Dataset Start Marker

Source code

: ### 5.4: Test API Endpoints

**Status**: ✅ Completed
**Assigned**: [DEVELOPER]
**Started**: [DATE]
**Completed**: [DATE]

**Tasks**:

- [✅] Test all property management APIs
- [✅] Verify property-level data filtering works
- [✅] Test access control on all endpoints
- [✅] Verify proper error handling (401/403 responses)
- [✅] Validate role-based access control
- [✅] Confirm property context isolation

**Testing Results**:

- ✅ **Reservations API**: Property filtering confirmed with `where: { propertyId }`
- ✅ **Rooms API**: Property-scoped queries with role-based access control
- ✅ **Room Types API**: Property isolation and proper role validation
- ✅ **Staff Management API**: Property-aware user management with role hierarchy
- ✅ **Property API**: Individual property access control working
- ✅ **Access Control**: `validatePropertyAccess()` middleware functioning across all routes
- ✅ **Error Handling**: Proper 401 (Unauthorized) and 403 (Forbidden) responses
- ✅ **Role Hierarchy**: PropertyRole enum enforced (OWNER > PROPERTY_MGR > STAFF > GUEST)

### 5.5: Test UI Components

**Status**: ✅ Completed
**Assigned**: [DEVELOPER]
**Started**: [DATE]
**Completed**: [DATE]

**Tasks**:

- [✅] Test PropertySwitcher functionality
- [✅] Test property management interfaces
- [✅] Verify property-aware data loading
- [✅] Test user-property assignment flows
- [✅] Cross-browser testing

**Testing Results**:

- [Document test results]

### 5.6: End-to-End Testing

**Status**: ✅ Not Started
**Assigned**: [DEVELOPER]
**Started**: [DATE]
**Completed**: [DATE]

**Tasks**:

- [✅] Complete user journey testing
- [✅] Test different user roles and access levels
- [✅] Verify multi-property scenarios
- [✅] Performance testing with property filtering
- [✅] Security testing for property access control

Dataset End Marker

• _Assigned task_:
Keeping each line exactly as it is, retype all of the data.

• _Written answer_:
Source code

: ### 5.4: Test API Endpoints

**Status**: ✅ Completed
**Assigned**: [DEVELOPER]
**Started**: [DATE]
**Completed**: [DATE]

**Tasks**:

- [✅] Test all property management APIs
- [✅] Verify property-level data filtering works
- [✅] Test access control on all endpoints
- [✅] Verify proper error handling (401/403 responses)
- [✅] Validate role-based access control
- [✅] Confirm property context isolation

**Testing Results**:

- ✅ **Reservations API**: Property filtering confirmed with `where: { propertyId }`
- ✅ **Rooms API**: Property-scoped queries with role-based access control
- ✅ **Room Types API**: Property isolation and proper role validation
- ✅ **Staff Management API**: Property-aware user management with role hierarchy
- ✅ **Property API**: Individual property access control working
- ✅ **Access Control**: `validatePropertyAccess()` middleware functioning across all routes
- ✅ **Error Handling**: Proper 401 (Unauthorized) and 403 (Forbidden) responses
- ✅ **Role Hierarchy**: PropertyRole enum enforced (OWNER > PROPERTY_MGR > STAFF > GUEST)

### 5.5: Test UI Components

**Status**: ✅ Completed
**Assigned**: [DEVELOPER]
**Started**: [DATE]
**Completed**: [DATE]

**Tasks**:

- [✅] Test PropertySwitcher functionality
- [✅] Test property management interfaces
- [✅] Verify property-aware data loading
- [✅] Test user-property assignment flows
- [✅] Cross-browser testing

**Testing Results**:

- [Document test results]

### 5.6: End-to-End Testing

**Status**: ✅ Not Started
**Assigned**: [DEVELOPER]
**Started**: [DATE]
**Completed**: [DATE]

**Tasks**:

- [✅] Complete user journey testing
- [✅] Test different user roles and access levels
- [✅] Verify multi-property scenarios
- [✅] Performance testing with property filtering
- [✅] Security testing for property access control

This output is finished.